Le 3 février 2022, l’équipe de l’Observatoire Boutros-Ghali du maintien de la paix a participé à une réunion organisée par la Représentation permanente de l’Organisation internationale de la Francophonie (OIF) auprès des Nations unies, en partenariat avec la Division de la Police des Nations Unies. Cet échange, structuré autour de la question de l’importance des compétences linguistiques pour les forces de police deployées au sein des missions de paix francophones, réunissait des experts chargés des Opérations de paix, des Conseillers de police, des Conseillers militaires des Missions permanentes francophones .

Organisée en ligne et intitulée : « Pourquoi les compétences linguistiques de contingents et personnels déployés sont-elles un élément clé de la performance des opérations de paix ? », cette réunion s’est tenue en amont de la prochaine session de fond du Comité spécial sur les opérations de maintien de la paix (C34) qui ouvre le 14 février.
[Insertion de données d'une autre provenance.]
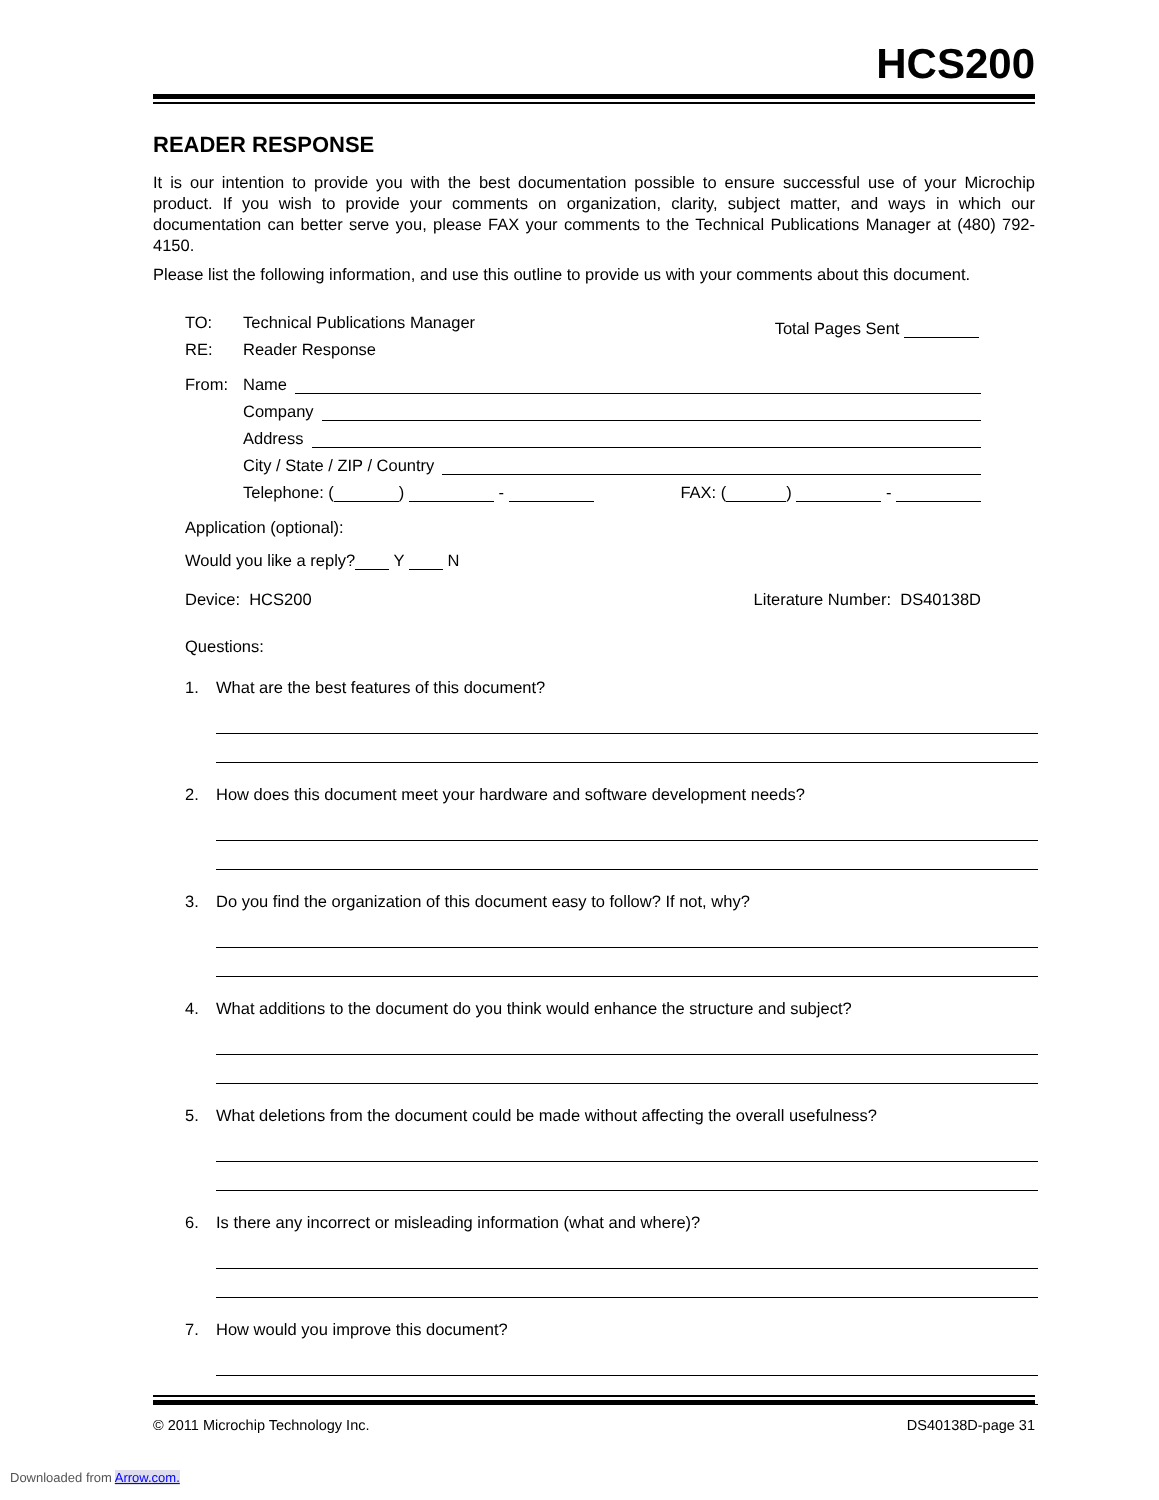HCS200
READER RESPONSE
It is our intention to provide you with the best documentation possible to ensure successful use of your Microchip product. If you wish to provide your comments on organization, clarity, subject matter, and ways in which our documentation can better serve you, please FAX your comments to the Technical Publications Manager at (480) 792-4150.
Please list the following information, and use this outline to provide us with your comments about this document.
TO: Technical Publications Manager
RE: Reader Response
Total Pages Sent
From: Name
Company
Address
City / State / ZIP / Country
Telephone: ( ) - FAX: ( ) -
Application (optional):
Would you like a reply? Y N
Device: HCS200 Literature Number: DS40138D
Questions:
1. What are the best features of this document?
2. How does this document meet your hardware and software development needs?
3. Do you find the organization of this document easy to follow? If not, why?
4. What additions to the document do you think would enhance the structure and subject?
5. What deletions from the document could be made without affecting the overall usefulness?
6. Is there any incorrect or misleading information (what and where)?
7. How would you improve this document?
© 2011 Microchip Technology Inc. DS40138D-page 31
Downloaded from Arrow.com.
Son objectif était de sensibiliser sur l’importance des compétences linguistiques dans les OP, en particulier en ce qui concerne la maitrise du français en zone francophone, et de favoriser la prise en compte des enjeux de langue et d’interculturalité dans les discussions internationales sur le maintien de la paix.

Après les propos introductifs de Mme l’ambassadeur Kontoleontos, Représentante de l’OIF auprès des Nations unies et de Luis Ribeiro Carrilho, Directeur de la division de la police des Nations unies (UNPOL), des policières et policiers en poste au sein de plusieurs OP ont mis en évidence, à travers leurs témoignages, les problématiques de terrain liées à la maitrise de la langue.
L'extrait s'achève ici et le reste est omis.